If an AI can fabricate a bunch of purported quotes due to being unable to access a page, why not assume that the exact same sort of AI can also accidentally misattribute hostile motivation or intent (such as gatekeeping or envy - and let's not pretend that butthurt humans don't do this all the time, see https://en.wikipedia.org/wiki/fundamental_attribution_error ) for an action such as rejecting a pull request? Why are we treating the former as a mere mistake, and the latter as a deliberate attack?

▲

zahlman 7 hours ago | parent | next [-]

> Why are we treating the former as a mere mistake, and the latter as a deliberate attack?

"Deliberate" is a red herring. That would require AI to have volition, which I consider impossible, but is also entirely beside the point. We also aren't treating the fabricated quotes as a "mere mistake". It's obviously quite serious that a computer system would respond this way and a human-in-the-loop would take it at face value. Someone is supposed to have accountability in all of this.

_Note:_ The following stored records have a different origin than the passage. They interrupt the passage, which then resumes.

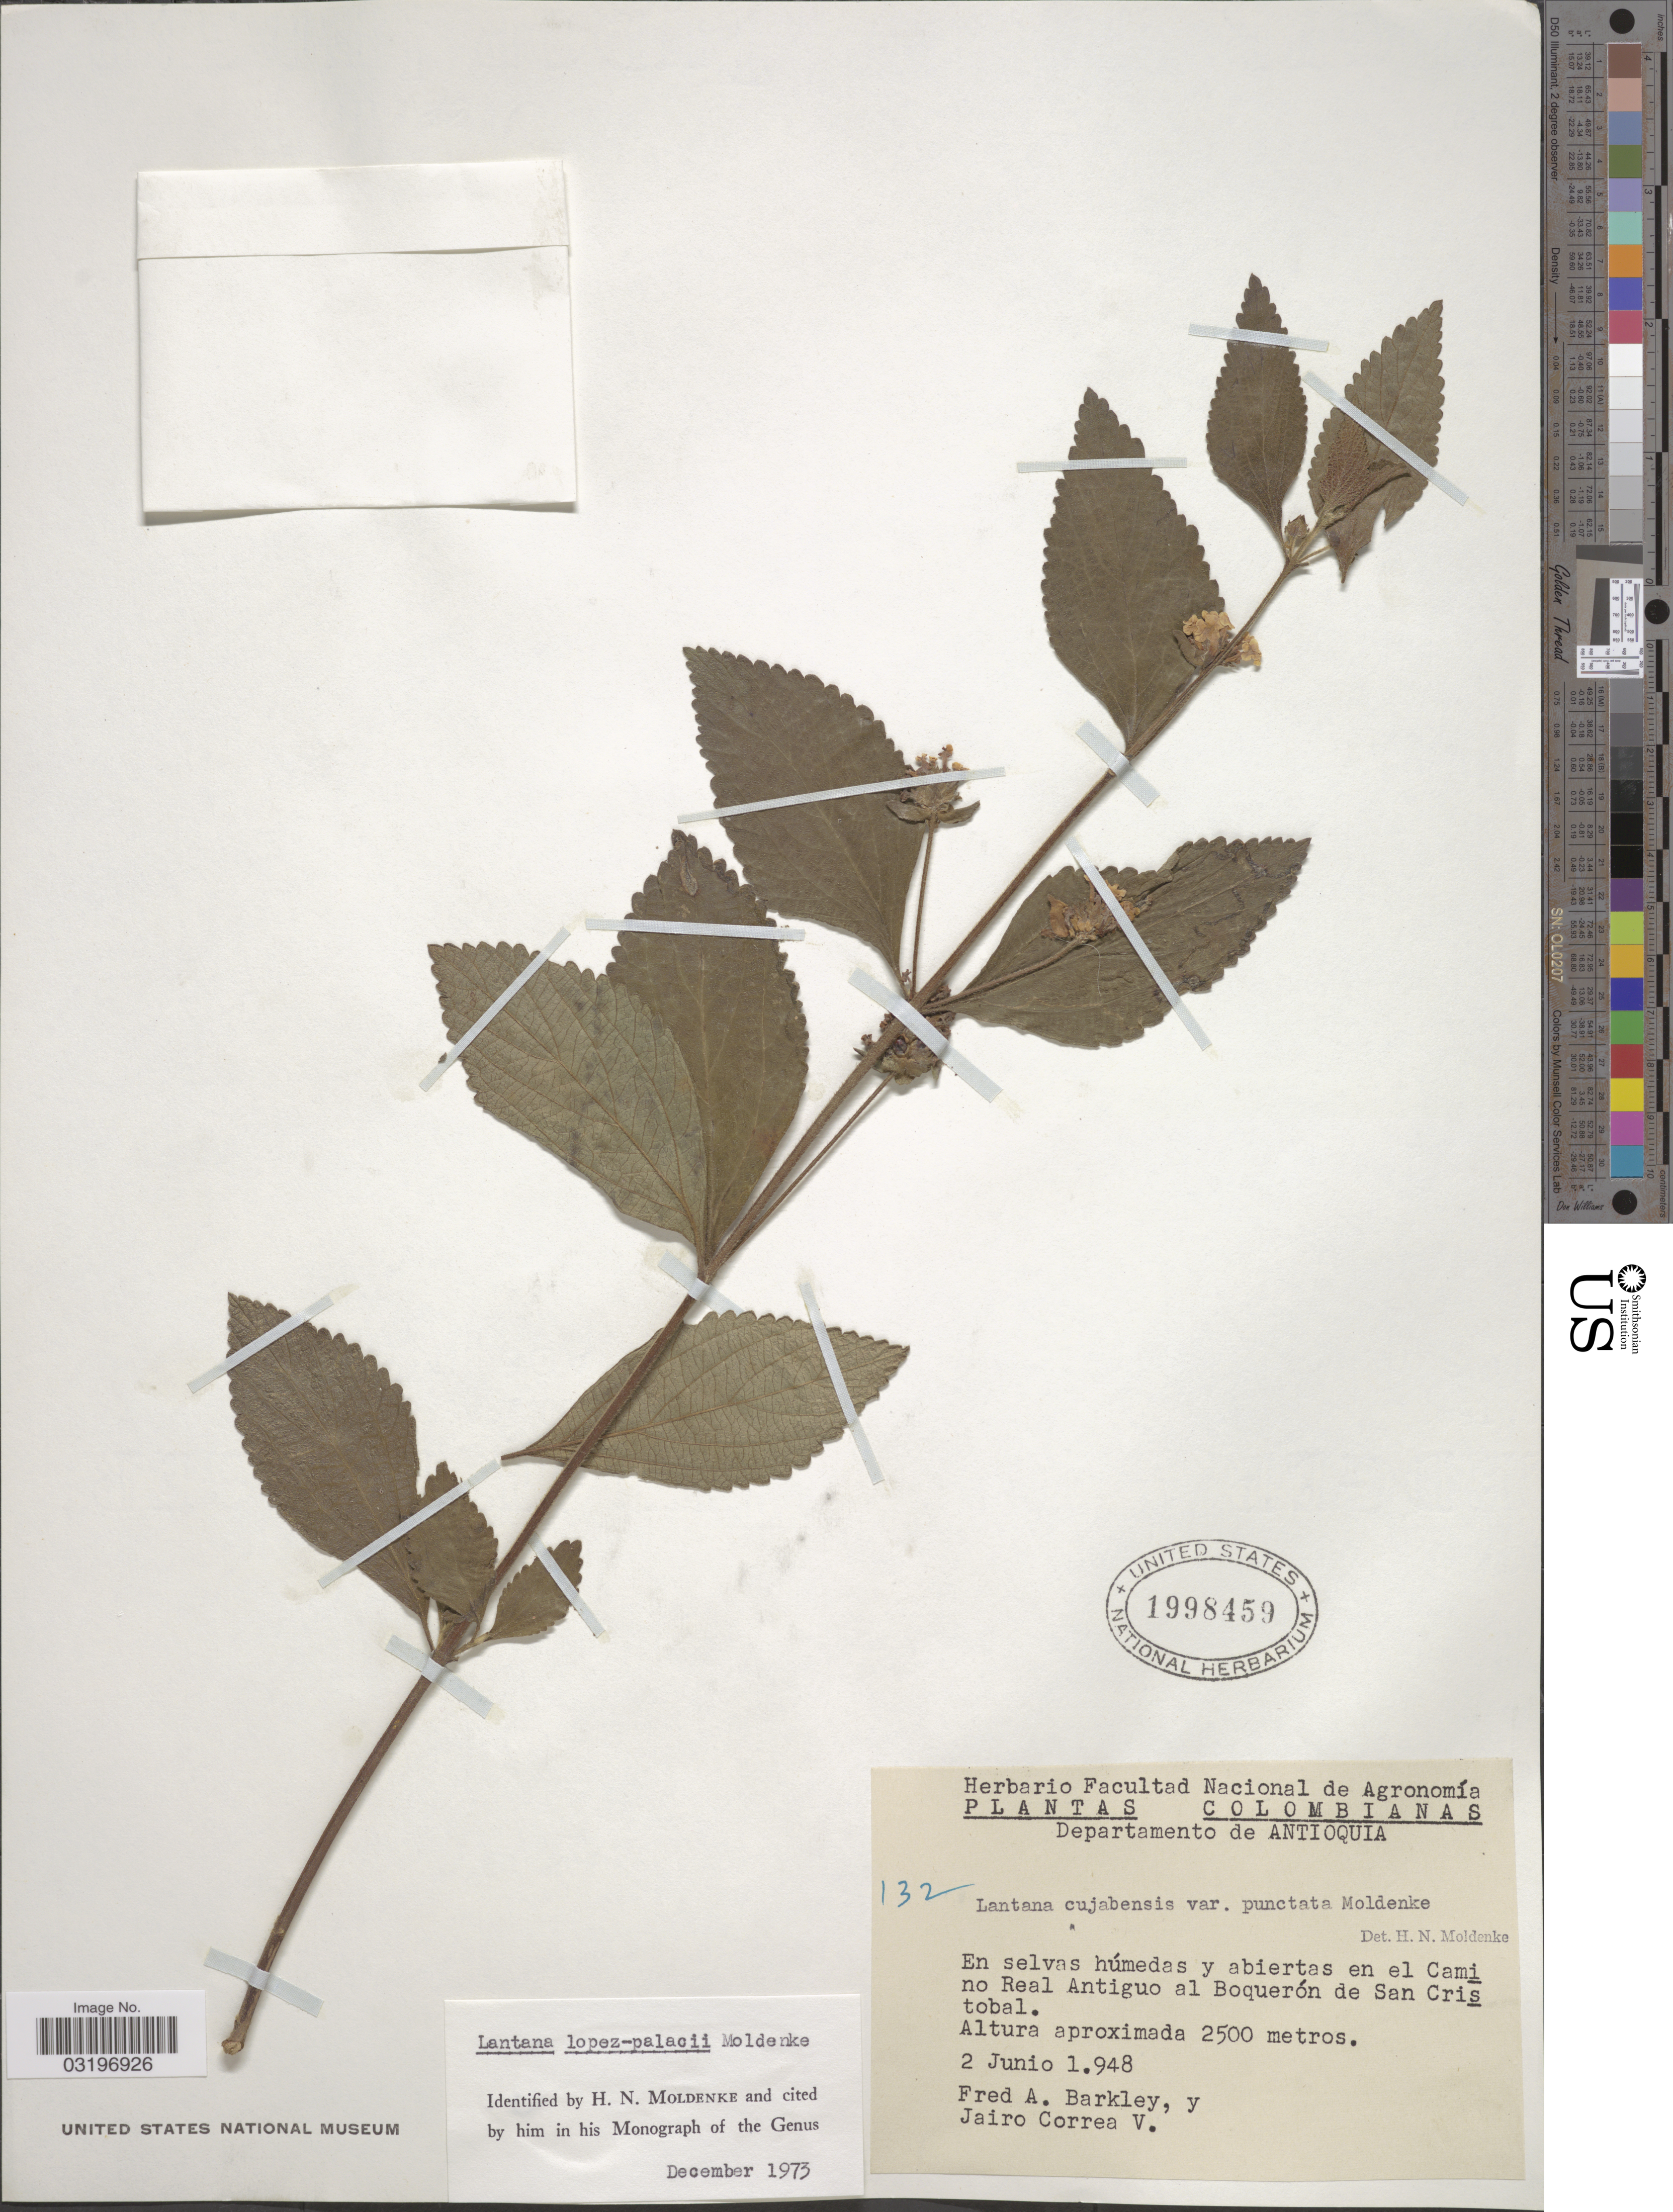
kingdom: Plantae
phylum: Tracheophyta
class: Magnoliopsida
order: Lamiales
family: Verbenaceae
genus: Lantana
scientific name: Lantana lopez-palacii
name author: Moldenke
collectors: F. A. Barkley & J. Correa V.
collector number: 132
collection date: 1948-06-02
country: Colombia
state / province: Antioquia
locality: Departamento de Antioquia. En el Camino Real Antiguo al Boquerón de San Cristobal.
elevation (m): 2500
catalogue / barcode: US 1998459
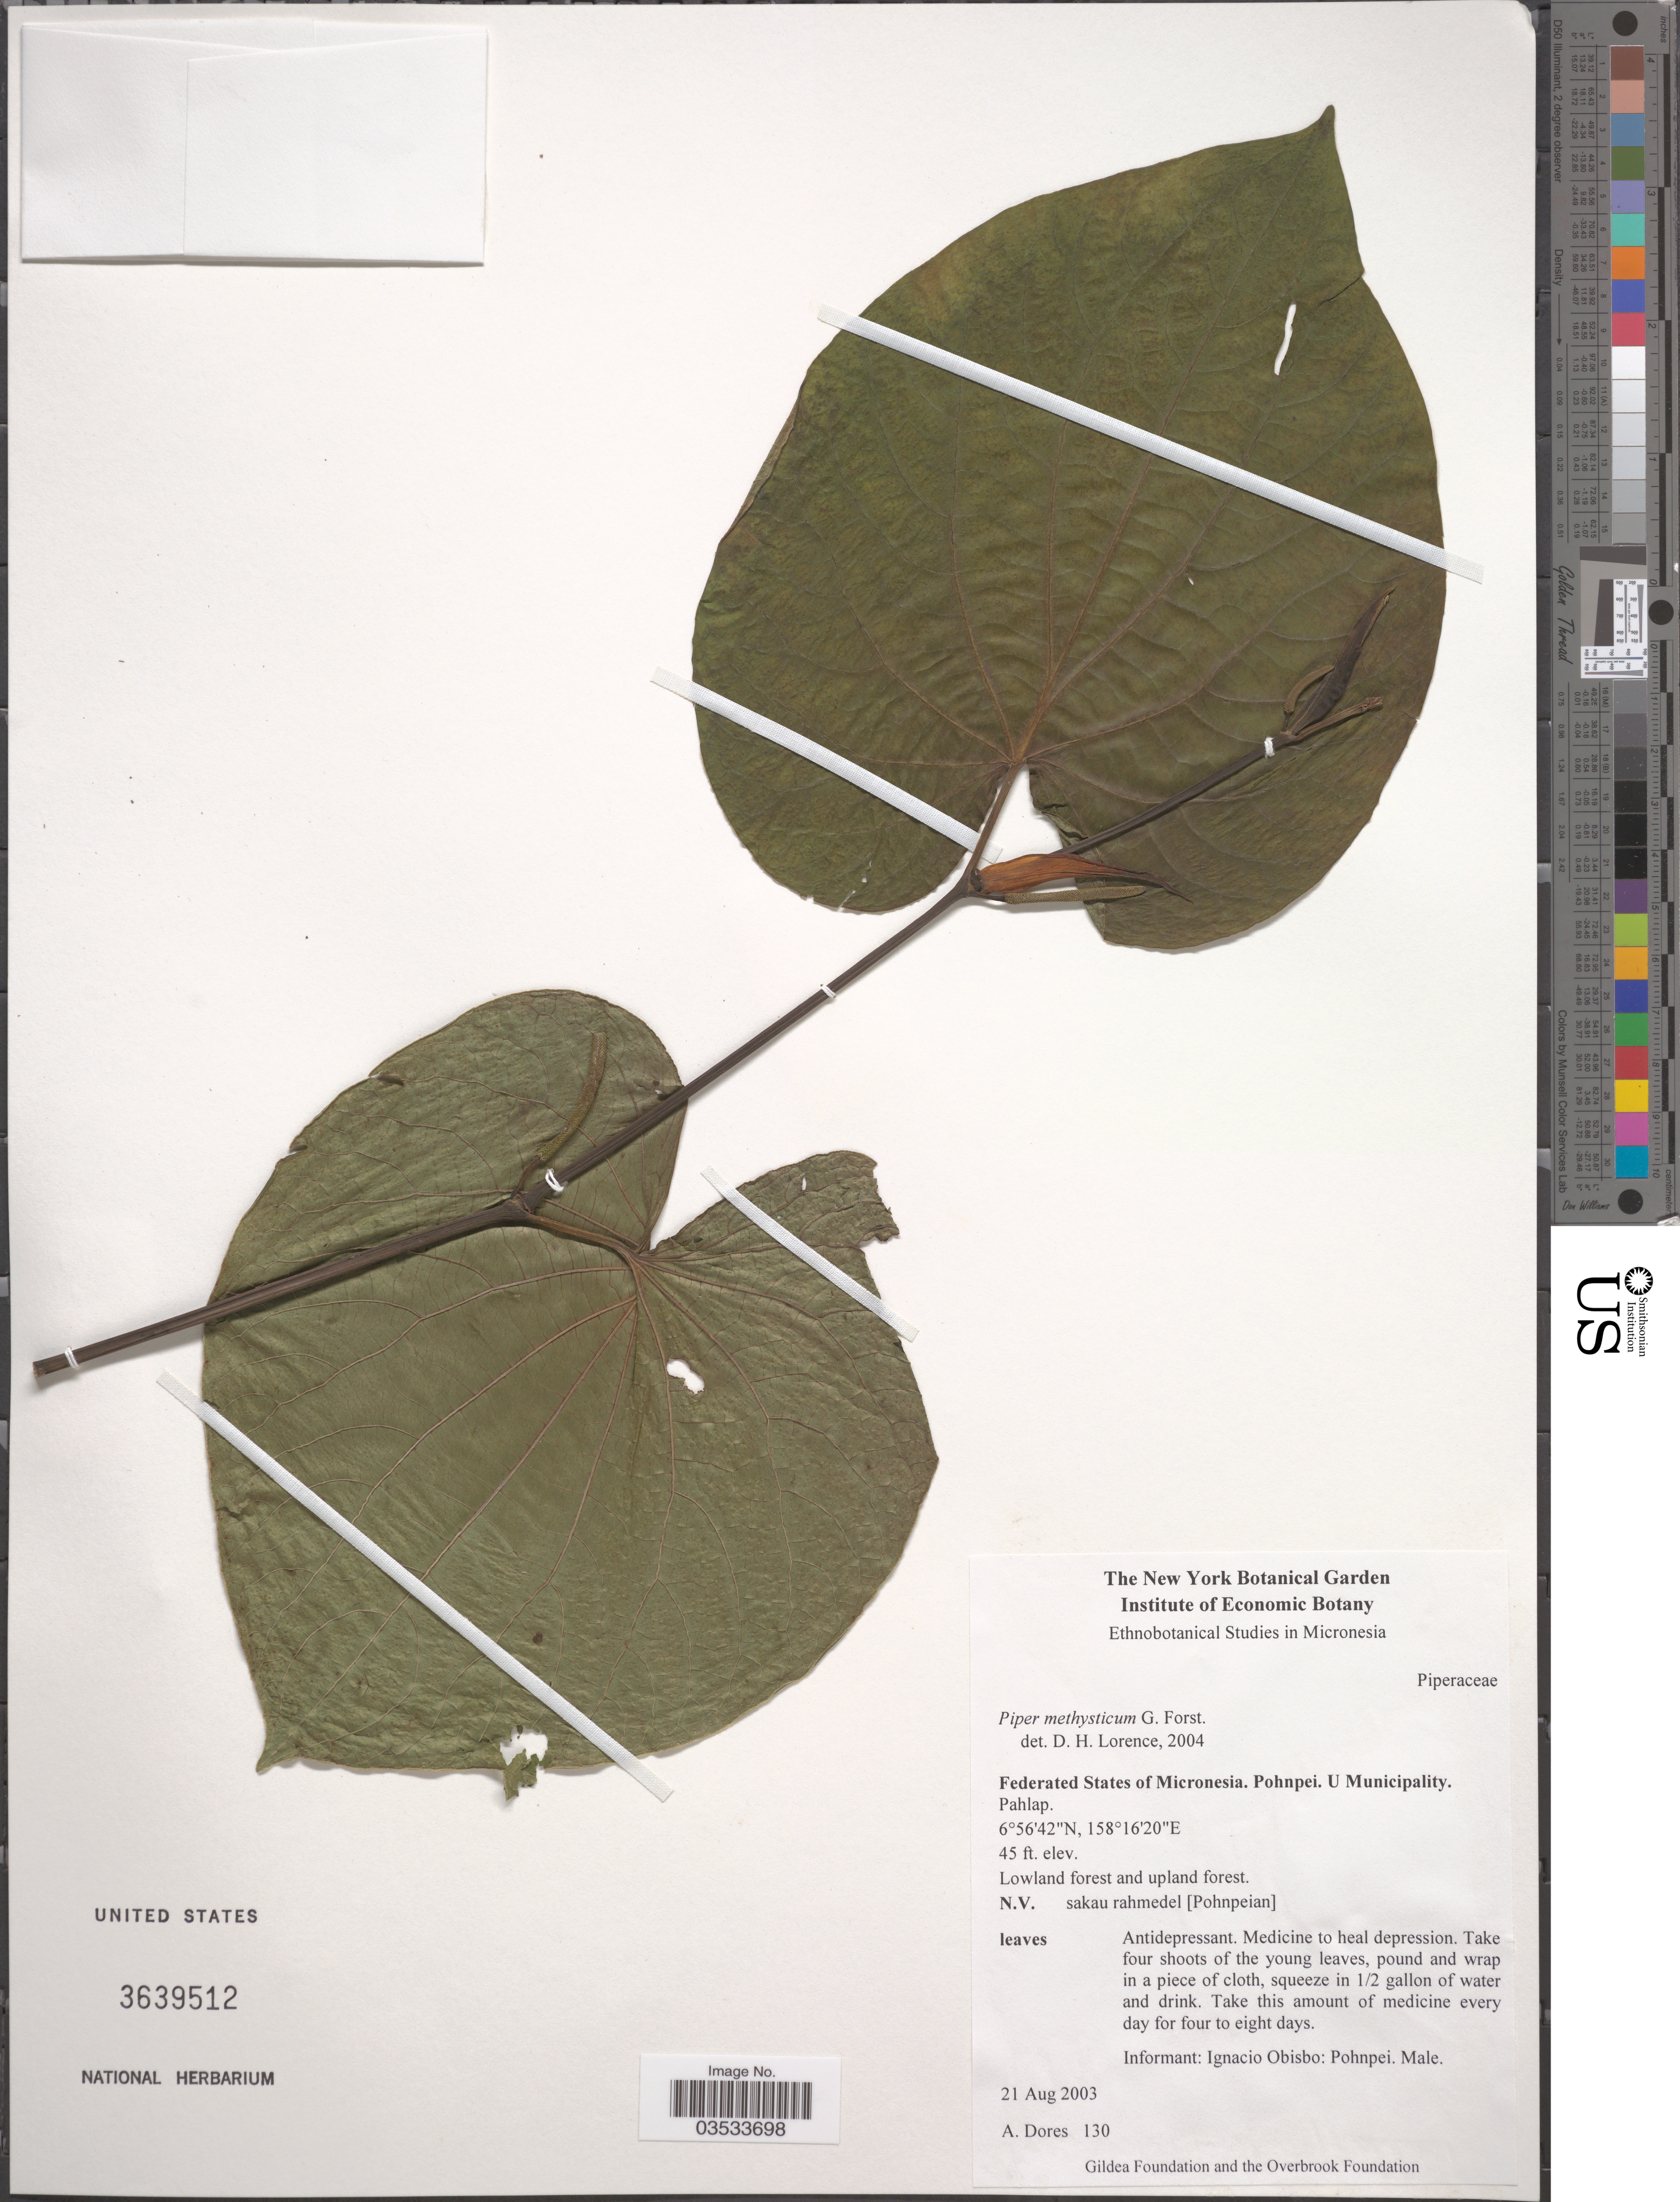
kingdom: Plantae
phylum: Tracheophyta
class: Magnoliopsida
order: Piperales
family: Piperaceae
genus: Piper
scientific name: Piper methysticum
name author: J.R. Forst. & G. Forst.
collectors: A. Dores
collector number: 130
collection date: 2003-08-21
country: Micronesia, Federated States of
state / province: Pohnpei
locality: U Municipality. Pahlap.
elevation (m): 14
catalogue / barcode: US 3639512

	▲	zozbot234 7 hours ago \| parent [-]
		I wrote 'treating' as a deliberate attack, which matches the description in the author's earlier blogpost. Acknowledging this doesn't require attaching human-like volition to AIs.

▲

em-bee 7 hours ago | parent | prev | next [-]

when it comes to AI, is there even a difference? it's an attack either way

▲

trollbridge 8 hours ago | parent | prev [-]

This would be an interesting case of semantic leakage, if that’s what’s going on.